大谷翔平は「従来型と違う」 野球経験2年…“異色コーチ”の「研究材料」となるワケ

ヌートバーの打撃は「体のバランスを保てているのがすばらしい部分」

 データと向き合いながら、それらを“簡にして要を得た”言葉で選手に落とし込んでいく。野球への情熱に突き動かされたメジャーコーチ1年目の日々はとても充実している様子。その彼に、ヌートバーの打撃分析を求めた。詳説は避けたいとしながらも、端的にした。

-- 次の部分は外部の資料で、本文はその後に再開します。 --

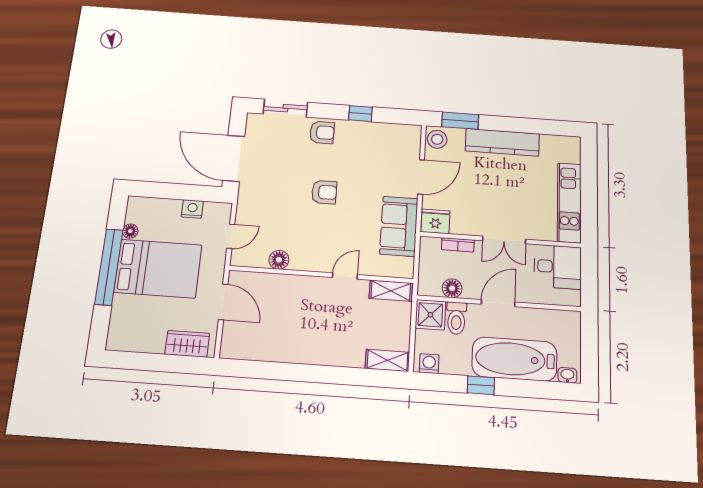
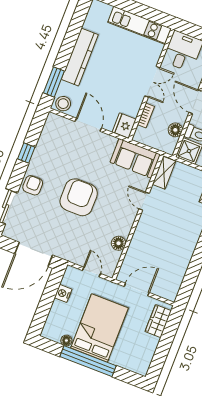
armchair: (324, 192) -> (79, 197), width x1.88, depth x1.88
sofa: (399, 226) -> (135, 158), moved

「右足を高く上げて軸足に体重を乗せる始動を取りますが、体のバランスを保てているのがすばらしい部分だと思います。逆に、悪いときはこれが諸刃の剣にもなります。一連の動作のリズムが微妙に乱れてボールを本来のポイントで捉えることができなくなることが僕の目に映ります」

“論理的多弁”を避ける彼の信条が言葉から伝わってきた。

 欲張って、大谷翔平の打撃について問うと、イメージを描き足すようにまとめた。

「地面をちょっと叩くようにして右のつま先でタイミングを取りタメを作り、そこから前(投手側)に大きく出ていく。そしてバットが下から出てきます。皆さんがすぐに浮かべる従来型のスイングとは違っていると思います。でも、僕にとってオオタニのあのスイングは研究材料となります」

 10歳だったデンマーク人の少年は父と鑑賞した野球映画から、体のうちを衝き上げてきた得体の知れぬ感動を覚え、メジャーリーグのコーチになった。